## Text section:
==========

However, that discontent is also due to internal improvisations, excessive planning, and obstacles placed on private and state productive forces by the government. So now is a moment when the state must be much more proactive and listen to the opinions of its many economists and actually consider their recommendations.
We continue to see the repercussions of preserving the state monopoly over foreign trade. However, there is another, less-discussed state monopoly that currently may have more negative effects than advantages: the monopoly on retail sales.
In the short term, there are several possible reasons for the reluctance by the state to make changes to its system of retail sales in foreign currencies:
- A fear that allowing other entities to operate in the retail space will allow them to capture the largest percentage of the market, causing state enterprises to lose considerable market share and profits to apply to state purposes.
- External competition may make it impossible for state enterprises to apply prices with high cost-value ratios, as they currently do, decreasing the country's profits from these operations.
- Authorized foreign companies would likely repatriate the majority of their profits, thus increasing financial flows abroad of hard currency.
Before considering the reasoning by the state as to why it cannot loosen its grip on retail sales, let’s recall that a few months ago the government also had to consider whether it would only keep stores that sold products exclusively in Cuban convertible pesos (CUC) or in Cuban pesos (CUP)—and then only in CUP after the elimination of the CUC—or if it would allow sales in freely convertible currency represented by a debit card, known as moneda libremente convertible (MLC) without a cash feature.

==========

## Data records:

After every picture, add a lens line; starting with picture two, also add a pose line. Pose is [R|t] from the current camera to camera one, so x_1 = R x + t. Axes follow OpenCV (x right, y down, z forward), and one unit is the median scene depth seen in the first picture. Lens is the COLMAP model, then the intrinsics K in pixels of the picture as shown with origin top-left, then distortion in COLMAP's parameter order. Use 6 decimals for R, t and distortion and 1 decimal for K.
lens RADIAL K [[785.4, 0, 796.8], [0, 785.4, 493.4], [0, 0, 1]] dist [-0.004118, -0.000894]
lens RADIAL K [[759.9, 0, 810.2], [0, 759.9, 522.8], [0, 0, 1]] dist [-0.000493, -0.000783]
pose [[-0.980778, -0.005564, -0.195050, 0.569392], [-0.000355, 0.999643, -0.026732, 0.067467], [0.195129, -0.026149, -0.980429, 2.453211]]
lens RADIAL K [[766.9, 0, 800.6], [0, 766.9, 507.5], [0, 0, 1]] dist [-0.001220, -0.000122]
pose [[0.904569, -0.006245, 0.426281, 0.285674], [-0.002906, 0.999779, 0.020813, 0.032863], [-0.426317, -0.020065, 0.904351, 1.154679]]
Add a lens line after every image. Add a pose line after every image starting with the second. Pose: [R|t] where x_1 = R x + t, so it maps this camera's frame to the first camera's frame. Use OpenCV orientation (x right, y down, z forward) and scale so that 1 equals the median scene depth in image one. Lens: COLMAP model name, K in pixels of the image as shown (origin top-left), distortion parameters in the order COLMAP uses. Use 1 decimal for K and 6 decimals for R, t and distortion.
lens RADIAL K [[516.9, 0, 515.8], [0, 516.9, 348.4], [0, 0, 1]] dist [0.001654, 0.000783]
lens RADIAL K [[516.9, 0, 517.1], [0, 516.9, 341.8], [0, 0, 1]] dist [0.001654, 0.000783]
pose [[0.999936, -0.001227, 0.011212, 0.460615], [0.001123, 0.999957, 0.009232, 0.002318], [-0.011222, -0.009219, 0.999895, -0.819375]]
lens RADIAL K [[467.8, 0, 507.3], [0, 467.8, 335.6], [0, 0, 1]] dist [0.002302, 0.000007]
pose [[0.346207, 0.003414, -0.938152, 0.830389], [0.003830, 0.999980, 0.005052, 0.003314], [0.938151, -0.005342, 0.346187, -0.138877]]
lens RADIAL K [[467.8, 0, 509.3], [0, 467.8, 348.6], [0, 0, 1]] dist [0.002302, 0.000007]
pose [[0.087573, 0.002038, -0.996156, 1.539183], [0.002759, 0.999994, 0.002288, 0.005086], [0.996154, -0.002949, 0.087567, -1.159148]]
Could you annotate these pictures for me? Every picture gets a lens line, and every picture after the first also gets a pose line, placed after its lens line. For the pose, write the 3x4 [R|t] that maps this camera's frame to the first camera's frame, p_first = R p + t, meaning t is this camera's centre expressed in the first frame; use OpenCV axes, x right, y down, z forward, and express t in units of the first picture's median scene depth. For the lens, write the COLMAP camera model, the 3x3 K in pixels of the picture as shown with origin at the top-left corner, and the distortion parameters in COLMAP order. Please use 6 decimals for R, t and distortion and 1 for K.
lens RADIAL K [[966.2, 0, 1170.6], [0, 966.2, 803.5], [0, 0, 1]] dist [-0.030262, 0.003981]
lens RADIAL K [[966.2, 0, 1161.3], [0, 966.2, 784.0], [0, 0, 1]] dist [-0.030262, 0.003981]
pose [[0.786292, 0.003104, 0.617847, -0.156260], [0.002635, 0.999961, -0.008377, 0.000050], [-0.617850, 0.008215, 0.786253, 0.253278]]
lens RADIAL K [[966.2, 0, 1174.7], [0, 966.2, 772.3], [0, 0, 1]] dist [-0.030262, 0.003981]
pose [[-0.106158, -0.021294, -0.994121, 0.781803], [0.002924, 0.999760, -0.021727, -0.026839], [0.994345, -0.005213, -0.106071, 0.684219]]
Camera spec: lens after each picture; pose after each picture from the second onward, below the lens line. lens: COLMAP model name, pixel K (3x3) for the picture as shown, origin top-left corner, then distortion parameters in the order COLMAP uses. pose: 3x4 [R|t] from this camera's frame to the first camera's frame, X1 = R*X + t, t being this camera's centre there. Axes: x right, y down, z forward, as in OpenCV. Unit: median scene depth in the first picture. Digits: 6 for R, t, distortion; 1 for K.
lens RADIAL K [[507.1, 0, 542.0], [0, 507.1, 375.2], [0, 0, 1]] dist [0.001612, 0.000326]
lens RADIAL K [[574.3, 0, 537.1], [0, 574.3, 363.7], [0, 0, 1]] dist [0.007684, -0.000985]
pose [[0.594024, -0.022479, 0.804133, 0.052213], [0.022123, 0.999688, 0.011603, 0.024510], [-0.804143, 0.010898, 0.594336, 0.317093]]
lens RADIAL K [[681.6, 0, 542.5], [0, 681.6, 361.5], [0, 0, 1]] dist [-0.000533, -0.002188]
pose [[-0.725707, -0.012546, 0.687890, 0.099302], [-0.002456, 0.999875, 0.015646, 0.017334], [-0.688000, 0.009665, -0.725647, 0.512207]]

==========

## Activities:
**a)** In the passage on Cuba's state retail monopoly, what would authorized foreign companies likely do with most of their profits?
**b)** Continue the passage on Cuba's state retail monopoly from its final sentence.
The records were drawn from a separate source.

## Answers to this exercise:
**a)** They would likely repatriate the majority of their profits, increasing financial flows of hard currency abroad.

**b)**
The measure had complex political implications. For instance, most people would be unhappy if products were not sold in the country’s currency—the currency in which they receive their wages. But it was clear that something had to be done: foreign currency was not being deposited in exchange for MLC at the state exchange bureaus (CADECA) at the same rate as when they were used to purchase CUCs. And the products sold in stores in CUC required the state to pay suppliers in greater amounts of convertible currency – funds that then would not flow to the state coffers.
The use of the MLC was, and continues to be, a necessary measure (although there is disagreement on this) when you take into account the various factors below that did not exist back when state stores began accepting foreign currencies in 1993:
- It is impossible to use Cuban pesos to buy foreign currency at the state exchange bureaus (CADECA), and in order to purchase MLC to meet needs that require it; people must turn to an increasingly expensive and risky unofficial market.
- There are now unprecedented shortages in the stores that sell products in MLC, and long queues to buy whatever is available.
- Product prices are much higher than what has been customary since 1993 for a wide range of products, the costs of which would not have risen so significantly. For example, domestic beer, which for years was sold at 1 CUC, is now selling in MLC at 1.30, and has been as high as 1.40 MLC.
- Bonuses in foreign currency for workers in certain prioritized economic sectors with enterprises able to generate their own foreign currency and external liquidity have been eliminated.
- There are long queues for depositing foreign currency in banks, which likely discourage deposits.
- There are recurring technological problems with the electronic connection at the store checkout counters.
For many years stores accepted US dollars (USD), and later CUC; but neither were currencies in which Cuban workers received wages. So the concept of MLC stores is not such a new one so as to elicit such widespread popular rejection. While these stores do not sell in the same currency as wages are paid - an understandable objection - they are not something new in Cuba’s history.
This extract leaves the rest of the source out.